15.01.2026

„Ess-mich-dumm-Salat“ – der ehrliche Klassiker, den bei uns niemand stehen lässt

Es gibt Rezepte, die keinen feinen Namen brauchen, keine elegante Geschichte aus einer Sterneküche und kein perfekt ausgeleuchtetes Foto. Sie entstehen am Küchentisch, zwischen Alltag, Familie und diesem einen Moment, in dem man denkt: Ich brauche jetzt etwas Deftiges, etwas Ehrliches, etwas, das satt macht und alle glücklich. Genau so ein Rezept ist dieser Salat, den bei uns seit Jahren jeder nur beim Namen nennt, den man sich nicht schönreden muss: Ess-mich-dumm-Salat.

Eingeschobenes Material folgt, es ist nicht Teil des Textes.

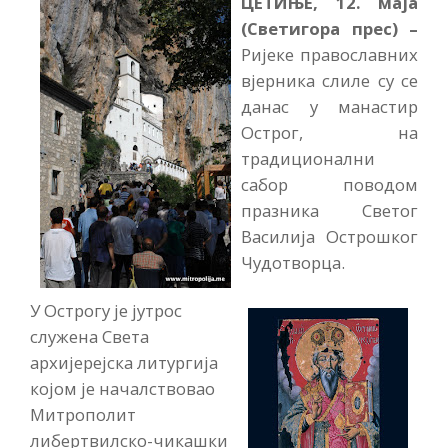
ЦЕТИЊЕ, 12. маја
(Светигора прес) –
Ријеке православних
вјерника слиле су се
данас у манастир
Острог, на
традиционални
сабор поводом
празника Светог
Василија Острошког
Чудотворца.
У Острогу је јутрос
служена Света
архијерејска литургија
којом је началствовао
Митрополит
либертвилско-чикашки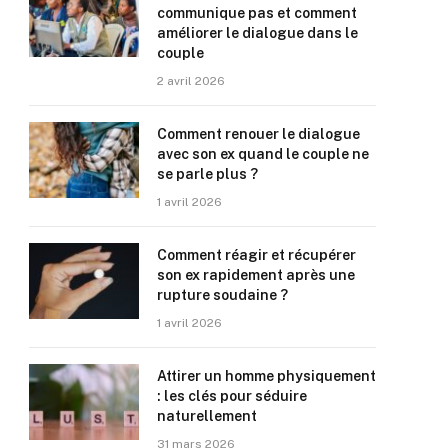
communique pas et comment
améliorer le dialogue dans le
couple
2 avril 2026
Comment renouer le dialogue
avec son ex quand le couple ne
se parle plus ?
1 avril 2026
Comment réagir et récupérer
son ex rapidement après une
rupture soudaine ?
1 avril 2026
Attirer un homme physiquement
: les clés pour séduire
naturellement
31 mars 2026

Ich weiß noch ganz genau, wie ich ihn das erste Mal gemacht habe. Es war Sommer, der Grill lief, die Kinder waren hungrig, und im Kühlschrank lag nicht viel – etwas Kochschinken, Käse, eine Dose Mais, Mayo. Nichts Besonderes. Und trotzdem ist daraus ein Salat entstanden, der schneller vom Tisch verschwunden ist als jedes aufwendige Grillgericht. Seitdem gehört er zu diesen Rezepten, die immer wieder auftauchen: bei Geburtstagen, Familienfeiern, spontanen Grillabenden oder einfach dann, wenn man weiß, dass alle satt werden sollen – ohne großes Theater.

Ich schreibe dieses Rezept nicht als Köchin, sondern als ganz normale Hausfrau. Eine, die weiß, wie sich Alltag anfühlt, wie wenig Zeit man manchmal hat und wie wertvoll Rezepte sind, die einfach funktionieren. Dieser Salat ist so ein Rezept. Er ist nicht leicht, nicht filigran, nicht „instagrammable“ – aber er ist ehrlich, cremig, würzig und genau deshalb so beliebt. Und ja: Man isst davon oft mehr, als man eigentlich wollte. Der Name kommt nicht von ungefähr.

Zutaten

1 Packung Kochschinken (ca. 200 g), gewürfelt
1 Dose Mais (ca. 300 g, mit Saft)
1 Packung Edamer Käse, gestiftelt
Frischer Schnittlauch, fein geschnitten
50 g Mayonnaise
Ein Spritzer Essig
Etwas neutrales Öl
Schwarzer Pfeffer, frisch gemahlen

Schon beim Aufschreiben der Zutaten merkt man: Das ist kein kompliziertes Rezept. Und genau das ist seine Stärke. Ich nehme immer ganz normalen Kochschinken, keinen rohen, keinen geräucherten – einfach das, was man kennt. Der Käse ist hier besonders wichtig. Gestiftelter Edamer, nicht gerieben. Das macht später den Unterschied, denn die Käse­streifen behalten ihre Struktur und geben dem Salat diesen typischen Biss, den jeder sofort wiedererkennt.

Ich beginne immer mit dem Mais. Die ganze Dose kommt mit dem Saft in eine große Schüssel. Früher habe ich ihn manchmal abgegossen, aber ganz ehrlich: Mit Saft wird der Salat einfach saftiger und runder. Danach kommen der gewürfelte Schinken und der gestiftelte Käse dazu. Schon jetzt sieht man, wie bodenständig dieser Salat ist – gelb, rosa, hell, vertraut.